*** INFORMATION PROVIDED ***
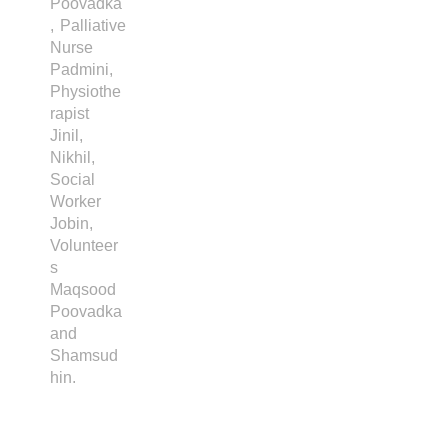
Poovadka
, Palliative
Nurse
Padmini,
Physiothe
rapist
Jinil,
Nikhil,
Social
Worker
Jobin,
Volunteer
s
Maqsood
Poovadka
and
Shamsud
hin.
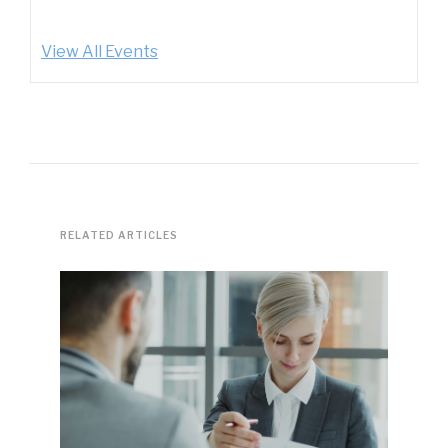
View All Events
RELATED ARTICLES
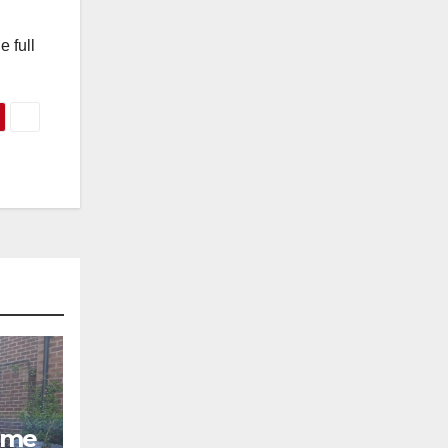
 full
ome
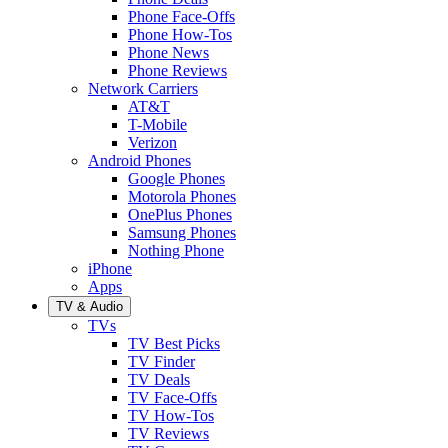
Phone Face-Offs
Phone How-Tos
Phone News
Phone Reviews
Network Carriers
AT&T
T-Mobile
Verizon
Android Phones
Google Phones
Motorola Phones
OnePlus Phones
Samsung Phones
Nothing Phone
iPhone
Apps
TV & Audio
TVs
TV Best Picks
TV Finder
TV Deals
TV Face-Offs
TV How-Tos
TV Reviews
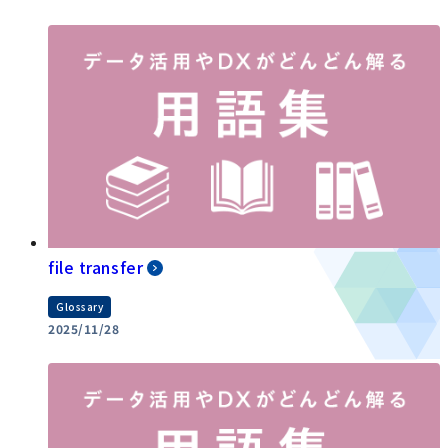
file transfer
Glossary
2025/11/28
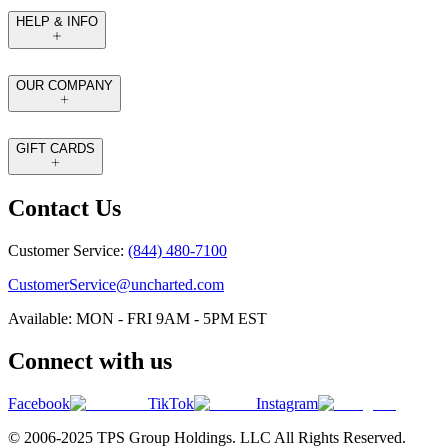
HELP & INFO
OUR COMPANY
GIFT CARDS
Contact Us
Customer Service:
(844) 480-7100
CustomerService@uncharted.com
Available: MON - FRI 9AM - 5PM EST
Connect with us
Facebook
TikTok
Instagram
© 2006-2025 TPS Group Holdings. LLC All Rights Reserved.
***
JOB ITEM: The expected reply is a number only, the tally of lines in the data where the word "Phones" is found.

WRITTEN RESPONSE: 5